Sans compter que dans la carrière d’Albert Pyun, il y a définitivement un « avant » et un « après » Explosion imminente. On en veut pour preuve sa cadence de travail avant et après ce film tourné pour Millennium Films : durant les 15 ans qui précédaient le tournage du film, ce stakhanoviste de la série B avait tourné rien de moins que 34 longs-métrages ; dans les 15 ans qui suivraient cette expérience, il n’en tournerait plus que 10, qui ont d’ailleurs tous le triste point commun d’être restés inédits en vidéo en France.

Le Blu-ray

[5/5]

Chaque nouveau film d’Albert Pyun débarquant sur support Haute Définition en France est un petit événement en soi – alors deux d’un coup, c’est tout simplement inespéré ! D’autant que l’acquisition du Blu-ray édité par Metropolitan Vidéo est vendu grosso modo le prix d’une place de cinéma en IMAX – et on sait bien que le cinéma « bricolé » en mode série B et système D d’Albert Pyun est beaucoup plus attachant que n’importe quel blockbuster !

Comme dans le cas du premier bi-pack consacré à Albert Pyun, à peine le disque inséré dans le lecteur et l’apparition sur l’écran du logo Metropolitan, vous aurez droit à un menu fixe vous donnant le choix entre Crazy six et Explosion imminente, tous deux proposés en VF + VO en DTS-HD Master Audio 2.0 d’origine ; les deux versions françaises sont naturellement d’origine, et les mixages sont très soignés, relayant la bande originale sur un second-plan relativement ample, beaucoup plus impressionnant sur Crazy six évidemment, le film étant beaucoup plus musical que celui mettant en scène Steven Seagal. Côté image, et puisque l’on aborde le cas de Crazy six, autant dire que l’on redécouvre complètement le film grâce à cette édition Blu-ray, qui s’avère la première au monde à proposer le film en HD au format Cinemascope 2.35 respecté : difficile de retenir sa mâchoire devant le rendu du bouzin. Superbe boulot de restauration, couleurs superbes, encodage aux petits oignons… L’image est tout simplement magnifique, rendant pleinement justice au merveilleux boulot de Mooradian sur la photo du film.
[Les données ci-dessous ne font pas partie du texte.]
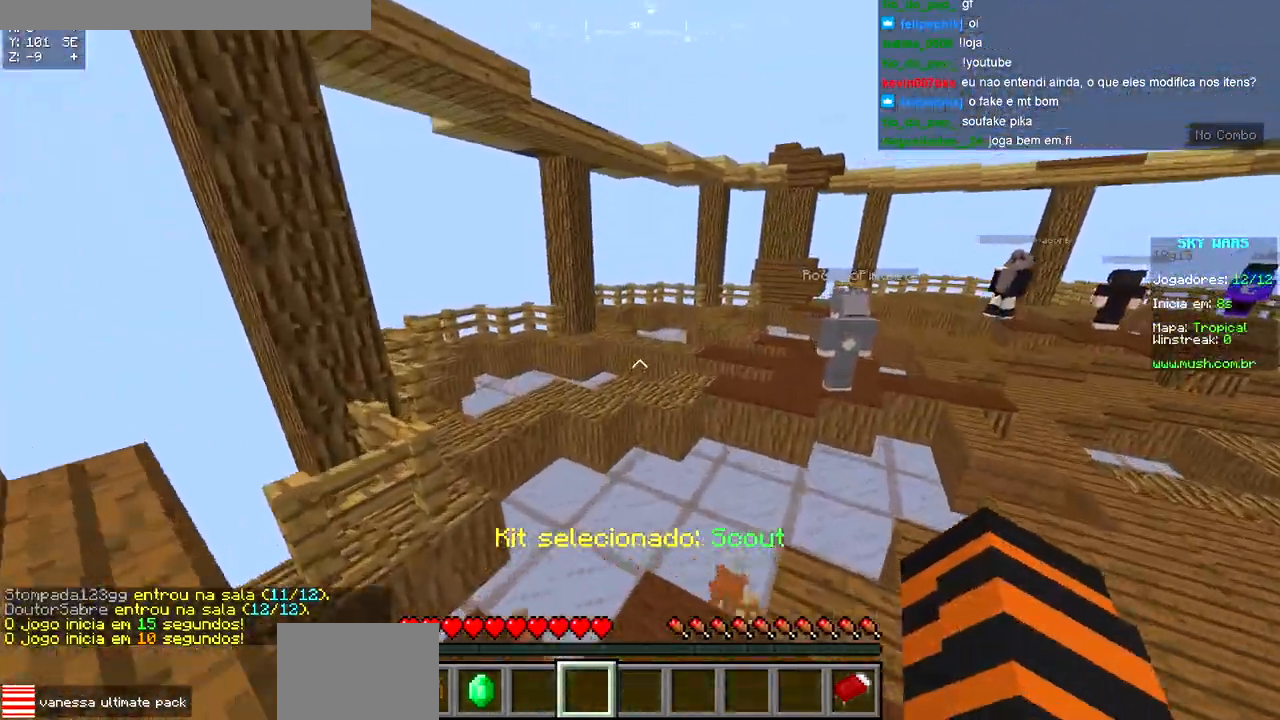
{"keys": ["w"], "events": [[100, "d", "up"]]}
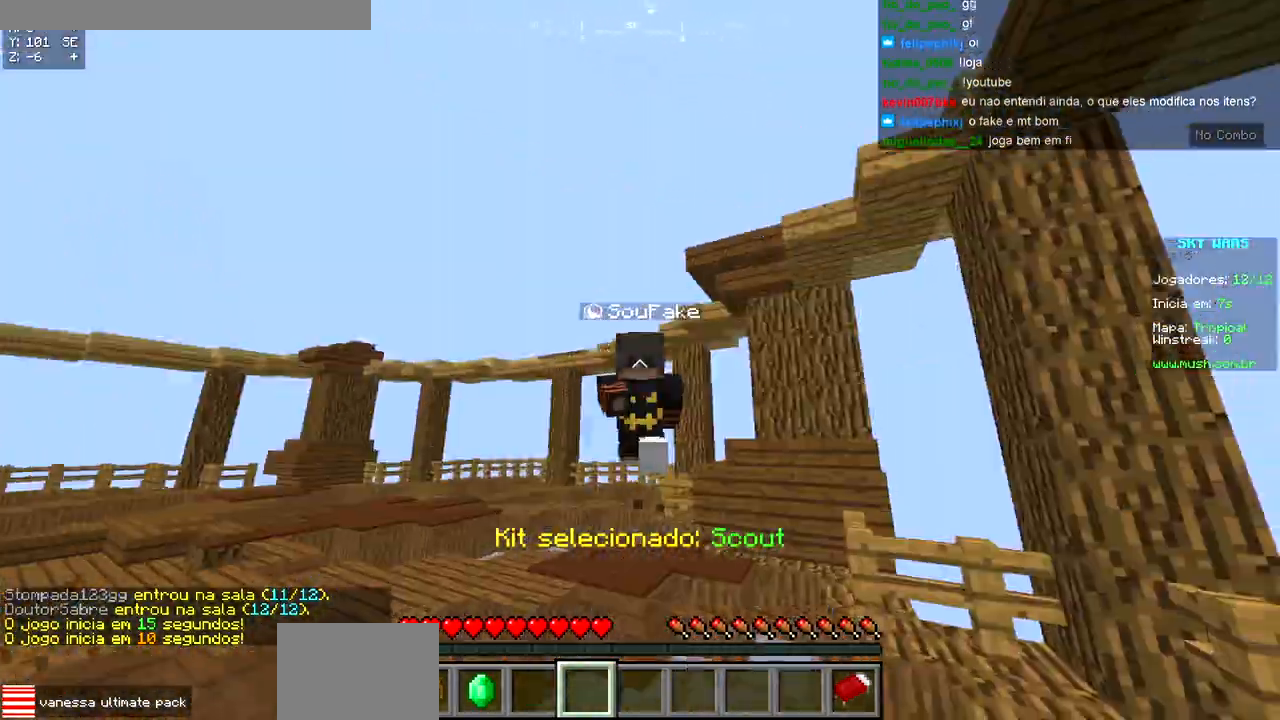
{"keys": ["w"], "events": []}
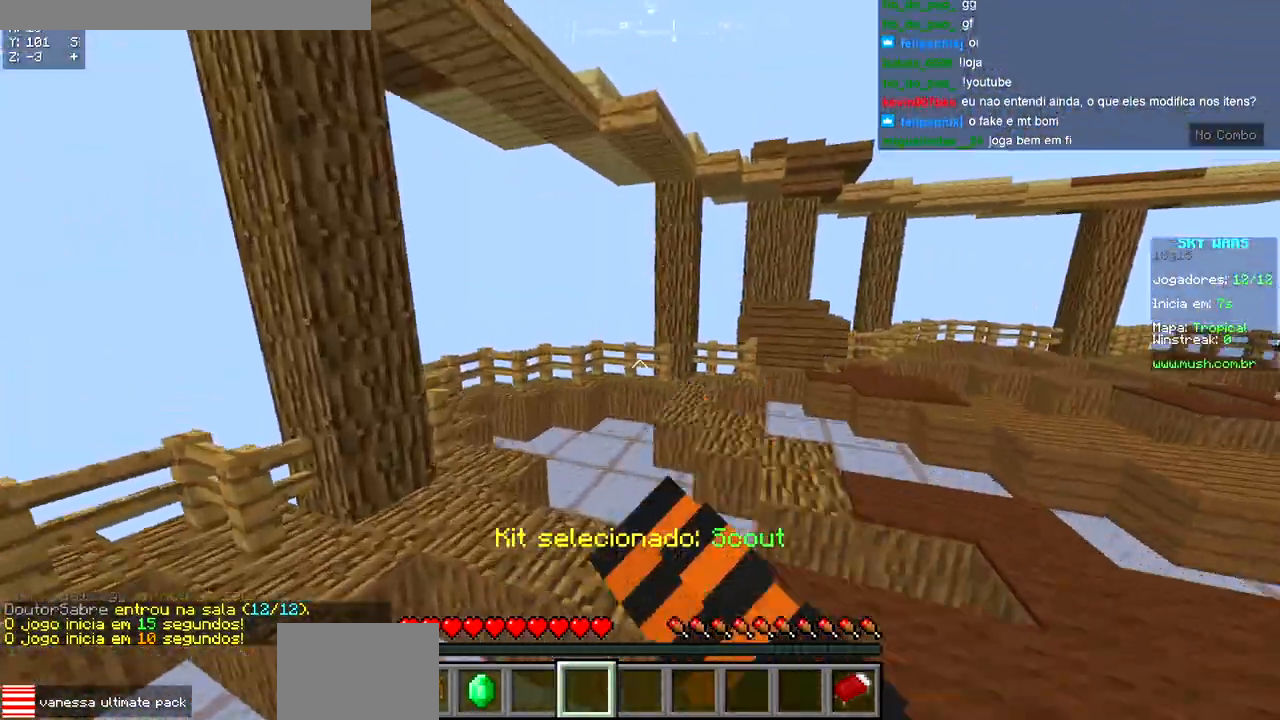
{"keys": ["w"], "events": []}
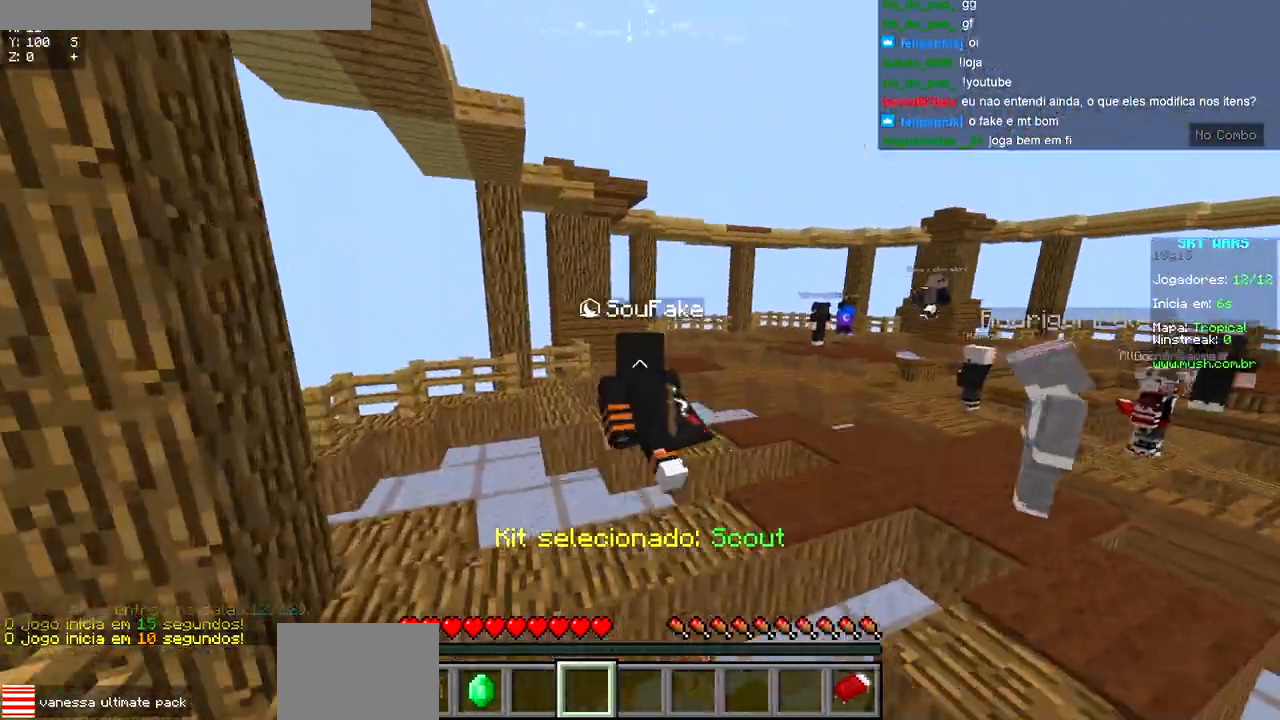
{"keys": ["w"], "events": []}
C’est d’autant plus flagrant si l’on compare cette édition avec l’édition DVD TF1 Vidéo de 2004, qui proposait le film au format mais sur un DVD encodé en 4/3…
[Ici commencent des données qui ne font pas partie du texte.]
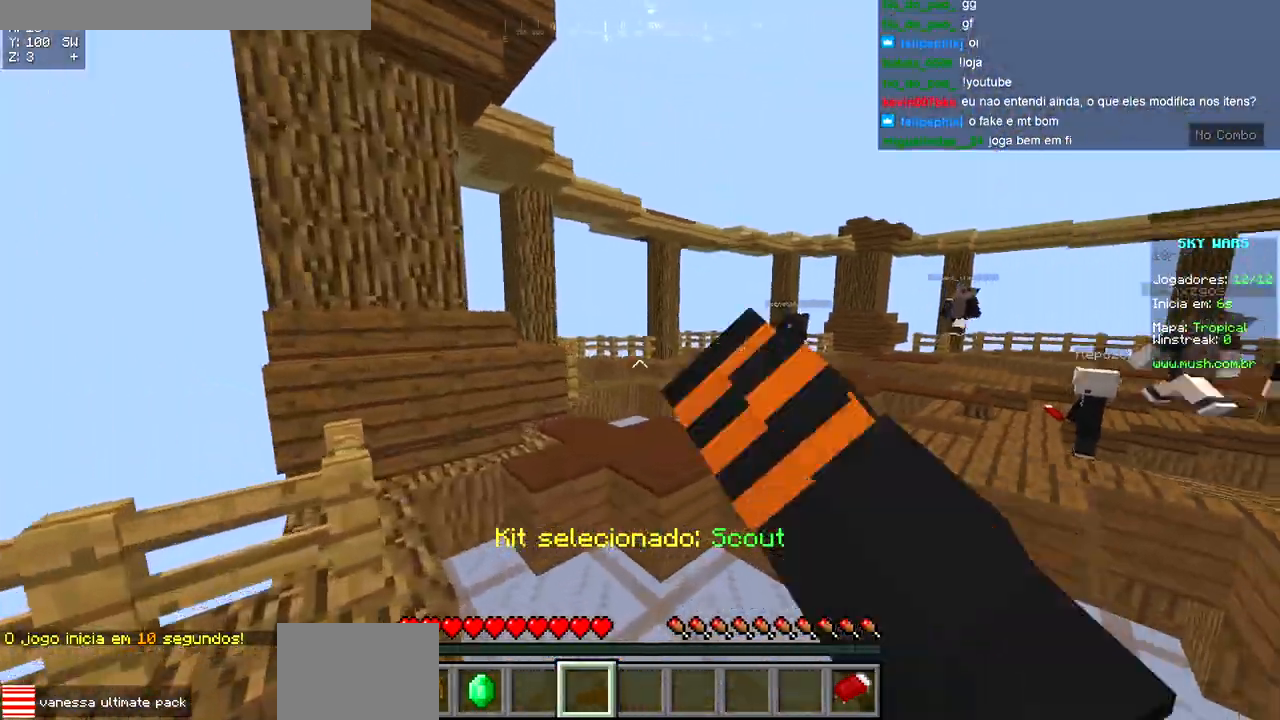
{"keys": ["w"], "events": []}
Bien sûr, le master d’Explosion imminente, même s’il est tout à fait propre, stable et bien encodé, ne tient naturellement pas la comparaison pour de simples raisons « esthétiques » – mais les cinéphiles préférant Explosion imminente à Crazy six (cela doit exister!) tout autant que les fans de Steven Seagal les plus complétistes seront ravis de constater un bon upgrade HD sur le film de 2001 qui, si notre mémoire est bonne, représentait le premier DTV de Saumon agile, et marquait donc, comme dans le cas de Pyun, un tournant dans sa carrière.

Dans la section suppléments, on trouvera tout d’abord, comme on l’indiquait en introduction, deux présentations des films signées Nicolas Rioult, collaborateur régulier de DVDVision à la grande époque de cette revue, mais également de L’écran fantastique, de Premiere ou de Brazil. Il est également l’auteur du bouquin Starfix, histoire d’une revue, réédition d’un texte écrit à l’époque du fanzine Phantom. Grand amateur d’Albert Pyun, il défend ses convictions avec ferveur, dressant des passerelles entre le film d’Albert Pyun et d’autres films tels que L’ange bleu de Josef von Sternberg ou In the mood for love de Wong Kar-Wai. Crazy six aura également droit à une galerie de photos contenant notamment un track listing de tous les passages musicaux du film, tandis qu’en bonus d’Explosion imminente, on trouvera un intéressant commentaire audio d’Albert Pyun et Paul Rosenblum (VOST), durant lequel on découvre un cinéaste vaguement gêné, évoquant ses idées de mise en scène malheureusement avortées et le fait d’avoir du « remonter » le film à partir d’autres longs-métrages de l’écurie Nu Image. Du beau travail éditorial pour un nouveau Blu-ray indispensable !

1 COMMENTAIRE

  1. Quel plaisir de lire un article comme celui-ci, détaillé, renseigné et passionné. Ca change effectivement drastiquement des « critiques » ridicules et surtout insupportables que j’ai pu lire concernant le 1er bipack, évoquant plus la vie inintéressante au possible de ces bloggeurs que les films en eux-mêmes… On attend avec impatience un 3ème bipack, qui nous proposerait en HD (soyons fous) KNIGHTS, KICKBOXER 2-4, ou encore l’excellent ADRENALINE.